Yüzümü ona döndüğüm esnada elmayı bana uzattı. Fazla yakın duruyorduk. Salak bir tebessüm kondurdum dudaklarıma.

''Teşekkür ederim.''

''Afiyet olsun.'' Hala ona bakarken toparlandı ve birkaç adım geri çekildi. Transa geçmiş olan bende kafamı iki yana sallayıp:

''Sende yesene bir tane. Tadı çok güzel.'' Dedim ve tişörtüme sürüp temizlediğim elmadan bir ısırık aldım. Elmanın tahminimden daha güzel ve sulu olması üzerine beğeni mırıltıları çıkardım.

''Imm... muhteşem.'' Ağzımın kenarlarından elmanın suyu akarken dikkatle bana bakıyordu. İstemeden de olsa yaptığım hareketle zafer sırıtışı yapıyordum.
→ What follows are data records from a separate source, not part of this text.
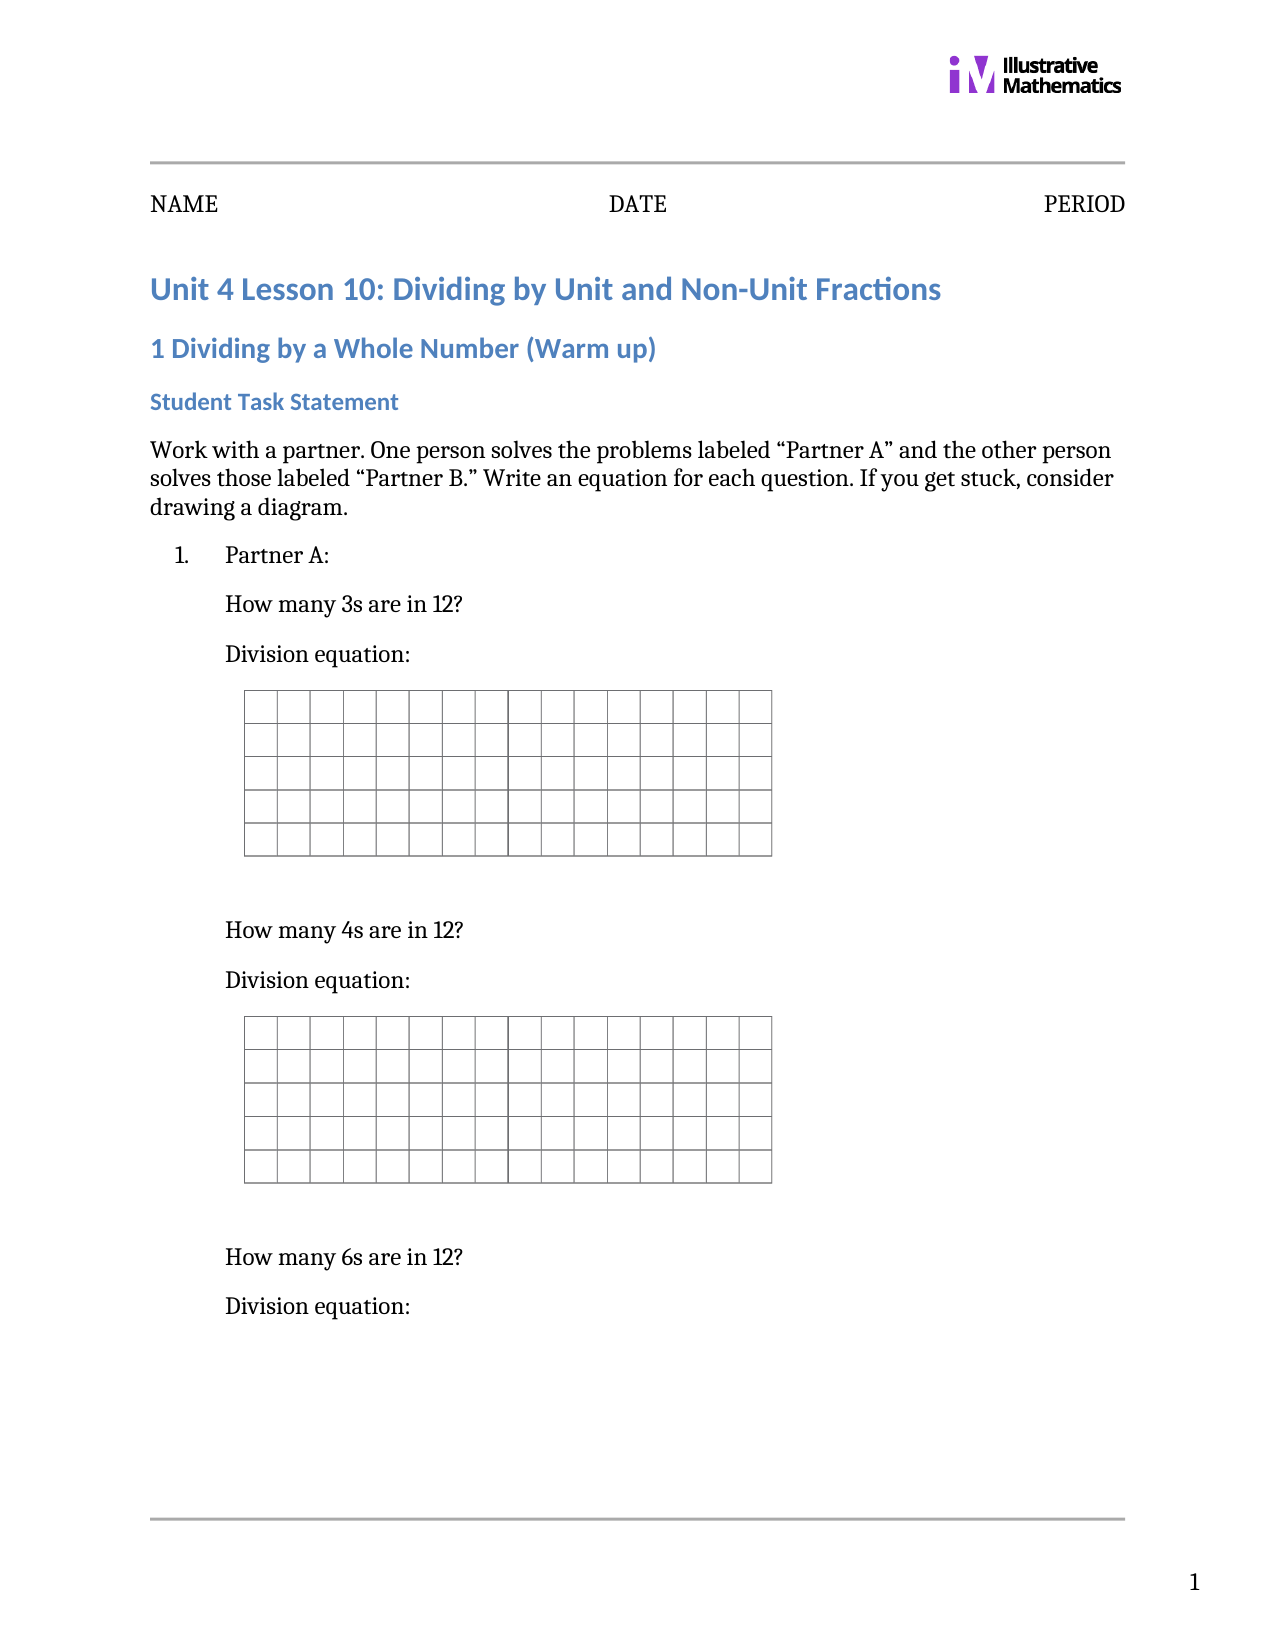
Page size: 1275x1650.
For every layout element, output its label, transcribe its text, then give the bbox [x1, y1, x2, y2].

picture [243, 689, 773, 857]
list Division equation: [175, 640, 1125, 668]
list How many 3s are in 12? [175, 590, 1125, 619]
list Partner A: [175, 541, 1125, 569]
list How many 6s are in 12? [175, 1243, 1125, 1271]
picture [243, 1015, 773, 1184]
subtitle Unit 4 Lesson 10: Dividing by Unit and Non-Unit Fractions [150, 268, 1125, 309]
list Division equation: [175, 1292, 1125, 1321]
list How many 4s are in 12? [175, 916, 1125, 945]
subtitle Student Task Statement [150, 386, 1125, 417]
picture [949, 55, 1121, 93]
subtitle 1 Dividing by a Whole Number (Warm up) [150, 330, 1125, 366]
text Work with a partner. One person solves the problems labeled “Partner A” and the other person solves those labeled “Partner B.” Write an equation for each question. If you get stuck, consider drawing a diagram. [150, 436, 1125, 522]
list Division equation: [175, 966, 1125, 995]
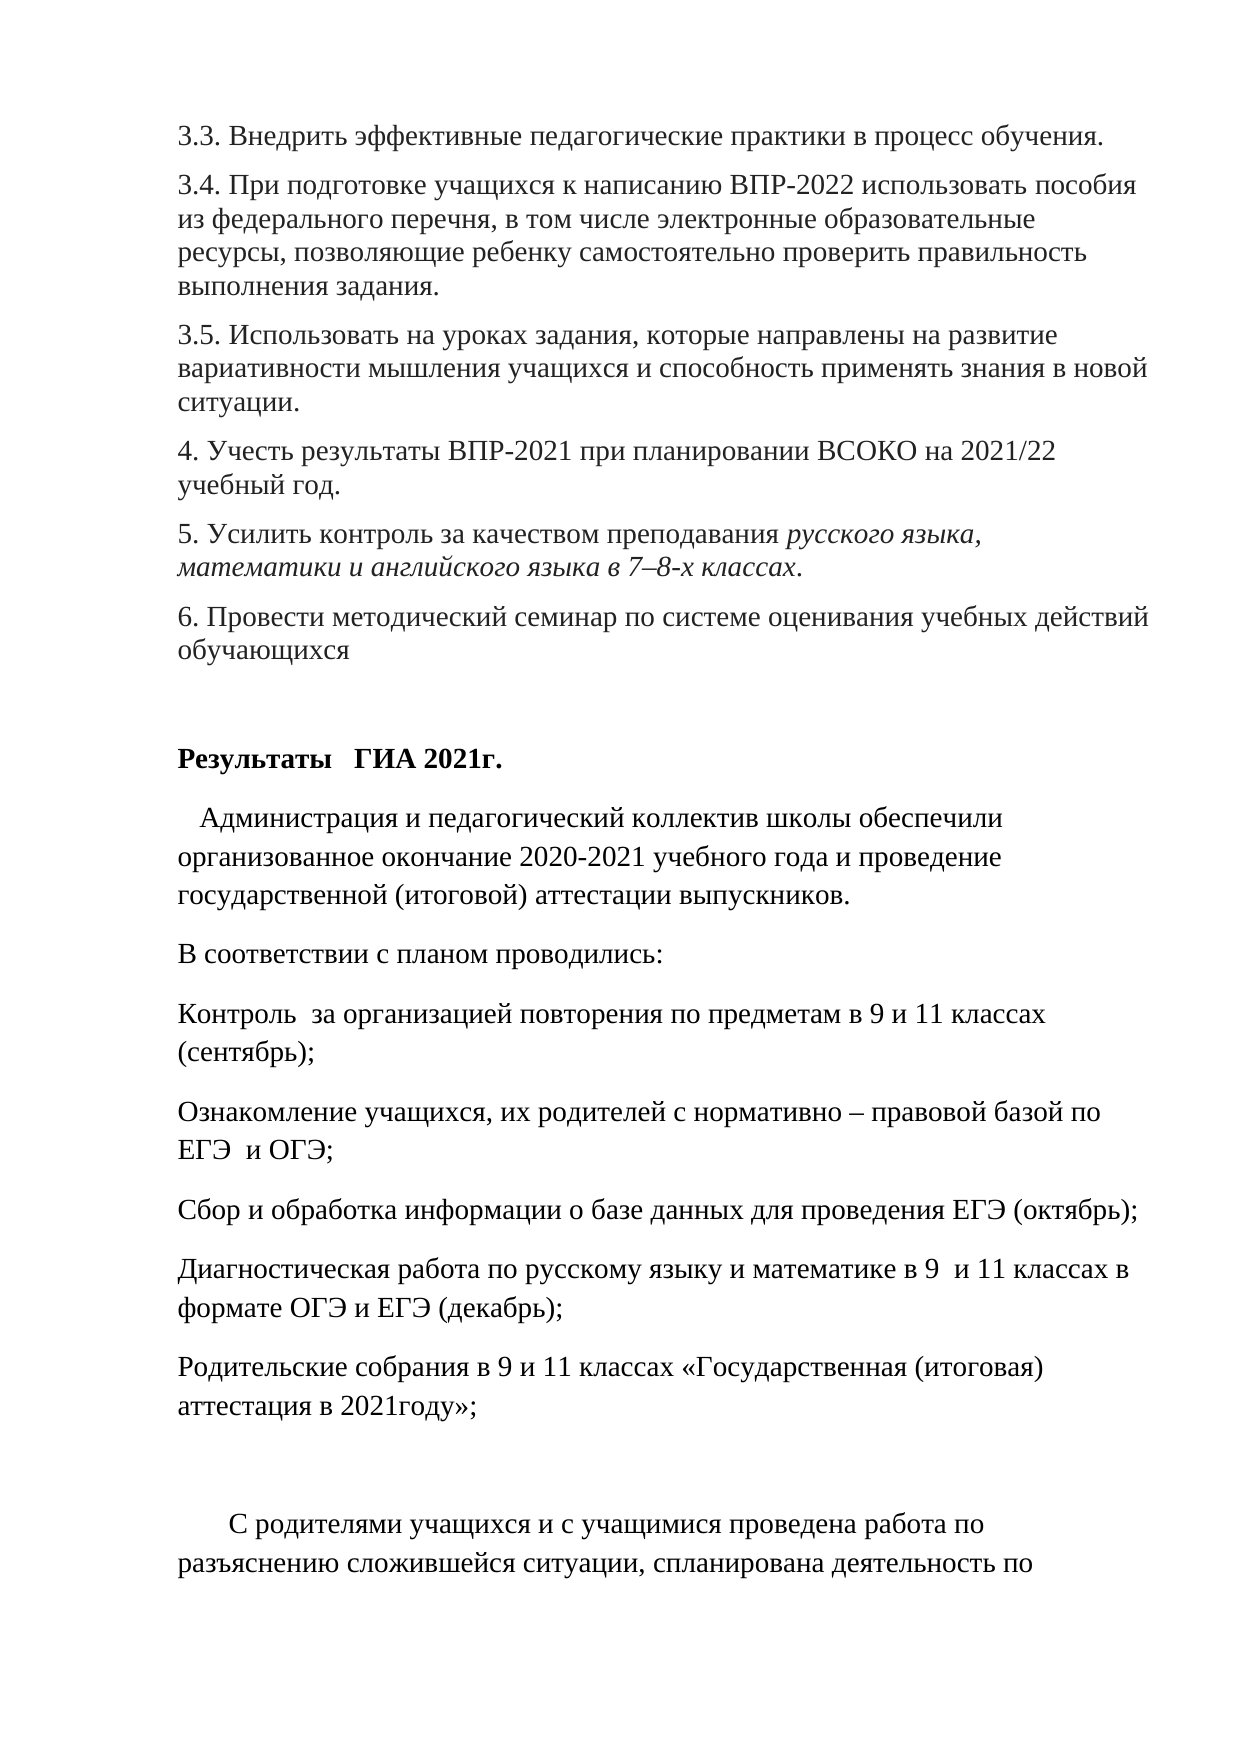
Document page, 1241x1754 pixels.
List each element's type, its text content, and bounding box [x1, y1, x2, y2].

''Aa... şey ben gitsem iyi olacak. Görüşürüz Doruk.''

''Görüşürüz Cihangir.'' Adımlarını hızlandırıp giden Cihangir'in ardından bakıp iç çektim. Elimdeki elmayı yiyerek bahçeyi dolaşmaya devam ettim.


*****


Salonda oturmuş ablam ve 3 gereksizle film izliyorduk. Üstelik film zevklerimiz de uyuşmuyordu. Oy çokluğu ile onların seçmiş olduğu salak bir filme karar verildi.

''Senin korumayı da çağırsak mı acaba? Beraber izlerdik.'' Melis'in Deniz'e söyledikleri üzerine rahatsızca yerimde kıpırdandım.

''Aa yok işleri vardır şimdi.'' Göz devirip önüme döndüm. Eski Türk filmlerindeki oyuncular gibi 'hanım hanım uyu sen. Bir sevişiyoruz' diyesim geldi. Sevişmek derken flört gibi yani. Yanlış anlaşılmasın...

''Biz görmüyoruz bu adamın seninle ilgilendiğini. Utanıyor mu acaba?'' Seda'nın sorusu üzerine:

''Şey olabilir. Yani çok da ilerletemedik açıkçası.'' dedi Deniz.

''Bir an önce kafala bu adamı. Elinden kaçar valla.''

''Off ne yapabilirim ki?'' dedi Melis'e dönüp.

''Etkilemen lazım. Hımm bir düşünelim'' diyerek uzaklara daldı Melis. Dal dal... bir daha da çıkma...

''Aa buldum ben. Yemek yapacaksın. Ne demişler erkeğin kalbine giden yol midesinden geçer.''

''İyi de birçok çeşit yapılıyor evde. Hangi yemeği yapayım ki? Üstelik ne sevdiğini de bilmiyorum.''

''Basit düşün. Tatlı falan yap. Kek mesela.'' Buse'nin fikrine aklı yatan Deniz heyecanla yerinde zıpladı.

''Süper fikir. Hadi mutfağa gidelim o zaman.'' 4 arkadaş mutfağa koştururken ben de filmi kapatıp, sehpanın üzerindeki kitabımı aldım. Ancak bir türlü odaklanamadım.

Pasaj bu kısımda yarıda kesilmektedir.